The best-known of these firms may be the Vivos shelters that include hardened bunker condo’s in Indiana, the Rockies, and Nebraska, all holding between 50 and 1000 people and their genetic material as the apocalypse goes on overhead (their YouTube page includes a host of videos and interviews about the shelters and the reasons people might seek them out). Most of these firms cast their accommodations as places people will wait until it is safe to go out, and in the meantime they plan to make us comfortable and safe.

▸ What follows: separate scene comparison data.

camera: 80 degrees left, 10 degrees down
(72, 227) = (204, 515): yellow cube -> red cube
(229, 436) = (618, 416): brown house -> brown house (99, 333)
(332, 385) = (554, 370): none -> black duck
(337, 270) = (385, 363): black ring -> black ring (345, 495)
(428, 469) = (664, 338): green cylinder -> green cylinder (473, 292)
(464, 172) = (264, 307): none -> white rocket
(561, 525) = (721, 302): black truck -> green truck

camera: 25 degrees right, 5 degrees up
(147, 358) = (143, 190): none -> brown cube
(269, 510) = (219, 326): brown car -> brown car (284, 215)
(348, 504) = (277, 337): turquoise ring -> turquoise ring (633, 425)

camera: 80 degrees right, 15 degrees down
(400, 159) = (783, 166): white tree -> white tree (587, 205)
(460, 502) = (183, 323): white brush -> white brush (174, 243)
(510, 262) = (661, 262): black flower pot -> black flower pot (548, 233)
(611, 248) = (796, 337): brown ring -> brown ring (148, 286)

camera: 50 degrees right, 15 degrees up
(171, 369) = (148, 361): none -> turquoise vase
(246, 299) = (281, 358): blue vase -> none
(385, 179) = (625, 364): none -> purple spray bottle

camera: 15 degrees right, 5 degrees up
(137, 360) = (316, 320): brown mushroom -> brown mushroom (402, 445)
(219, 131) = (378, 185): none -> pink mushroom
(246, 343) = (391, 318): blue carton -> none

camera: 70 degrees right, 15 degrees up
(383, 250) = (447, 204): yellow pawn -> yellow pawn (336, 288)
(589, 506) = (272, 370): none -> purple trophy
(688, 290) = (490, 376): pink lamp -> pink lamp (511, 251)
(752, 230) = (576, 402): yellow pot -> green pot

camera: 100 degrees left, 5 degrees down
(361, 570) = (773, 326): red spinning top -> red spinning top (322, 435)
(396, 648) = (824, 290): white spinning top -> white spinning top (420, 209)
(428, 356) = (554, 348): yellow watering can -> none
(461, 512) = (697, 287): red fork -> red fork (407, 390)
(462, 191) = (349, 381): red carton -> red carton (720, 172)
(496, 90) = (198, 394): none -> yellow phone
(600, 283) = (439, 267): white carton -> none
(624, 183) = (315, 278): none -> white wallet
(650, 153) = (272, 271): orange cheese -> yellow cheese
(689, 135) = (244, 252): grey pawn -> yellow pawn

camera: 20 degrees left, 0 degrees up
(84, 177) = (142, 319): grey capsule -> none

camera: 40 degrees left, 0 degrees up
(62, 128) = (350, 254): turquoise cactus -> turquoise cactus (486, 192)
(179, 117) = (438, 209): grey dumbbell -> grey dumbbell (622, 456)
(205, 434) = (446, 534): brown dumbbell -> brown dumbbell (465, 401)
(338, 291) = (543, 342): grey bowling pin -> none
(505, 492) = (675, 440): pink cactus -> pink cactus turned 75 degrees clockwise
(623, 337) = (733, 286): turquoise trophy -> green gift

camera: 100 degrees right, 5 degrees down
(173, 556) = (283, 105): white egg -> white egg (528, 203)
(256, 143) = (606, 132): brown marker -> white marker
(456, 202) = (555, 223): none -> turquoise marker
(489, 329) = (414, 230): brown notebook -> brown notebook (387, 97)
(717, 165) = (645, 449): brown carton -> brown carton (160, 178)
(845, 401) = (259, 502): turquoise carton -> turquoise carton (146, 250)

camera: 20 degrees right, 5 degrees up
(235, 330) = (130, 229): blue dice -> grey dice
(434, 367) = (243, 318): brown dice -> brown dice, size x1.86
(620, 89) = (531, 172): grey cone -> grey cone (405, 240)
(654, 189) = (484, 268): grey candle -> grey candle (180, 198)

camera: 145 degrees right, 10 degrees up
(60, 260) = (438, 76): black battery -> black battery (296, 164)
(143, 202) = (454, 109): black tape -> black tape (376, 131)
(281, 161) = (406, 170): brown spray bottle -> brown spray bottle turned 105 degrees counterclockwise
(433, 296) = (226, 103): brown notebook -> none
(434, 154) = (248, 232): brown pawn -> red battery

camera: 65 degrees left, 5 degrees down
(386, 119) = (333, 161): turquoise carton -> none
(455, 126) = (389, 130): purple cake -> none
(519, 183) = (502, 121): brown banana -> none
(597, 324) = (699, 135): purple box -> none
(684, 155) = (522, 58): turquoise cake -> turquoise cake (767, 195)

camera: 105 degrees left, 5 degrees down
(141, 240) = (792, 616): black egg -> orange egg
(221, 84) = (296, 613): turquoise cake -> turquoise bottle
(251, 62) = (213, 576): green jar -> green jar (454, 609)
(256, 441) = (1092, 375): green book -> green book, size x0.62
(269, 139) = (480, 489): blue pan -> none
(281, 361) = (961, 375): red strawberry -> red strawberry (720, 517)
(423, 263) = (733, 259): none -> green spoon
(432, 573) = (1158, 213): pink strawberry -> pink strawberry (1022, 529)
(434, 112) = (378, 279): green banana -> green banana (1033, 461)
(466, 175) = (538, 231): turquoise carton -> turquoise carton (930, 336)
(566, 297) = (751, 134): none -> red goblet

One Vivos video of a planned shelter space is eerily like a Sims house, outfitted in wood grains, paintings of nature, and earthtones and fake plants rather than the cool steel, barrels of supplies, and scratchy wool blankets that awaited us in Cold War fallout shelters. A tour of an Indiana shelter under construction requires some imagination to envision it as a bourgeois space, but it is fitted with fabulous appliances and tasteful bathroom fittings. The material landscape promised by these upscale shelters is vastly different than the Armageddon aesthetic most people envision in the wake of various apocalypses. Though some of these firms indicate that people will eventually come to the surface to hunt and gather and re-populate the earth, their promises revolve around indefinitely providing a modest community snugly held in an Ikea-outfitted steel tube without any natural light.
Spike TV recognized the fascination many of us have with doomsday prophecy and those people who openly if somewhat neurotically warn the rest of us about the dangers awaiting us, so they have turned that fascination into the reality series “Last Family on Earth.” The winner of Last Family will secure a share of a Vivos shelter space for up to six of their family members based on games in which contestants are tested in the face of “a variety of annihilation scenarios, including a pandemic, global government or economic collapse, nuclear war, reactor meltdown, solar flares, massive asteroids, lethal climate change, a pole shift, calamitous earthquakes — even widespread anarchy.” The casting company is in its last days of casting, so there is still time for a couple archaeologists to make an appeal for the skills we will bring to End Times.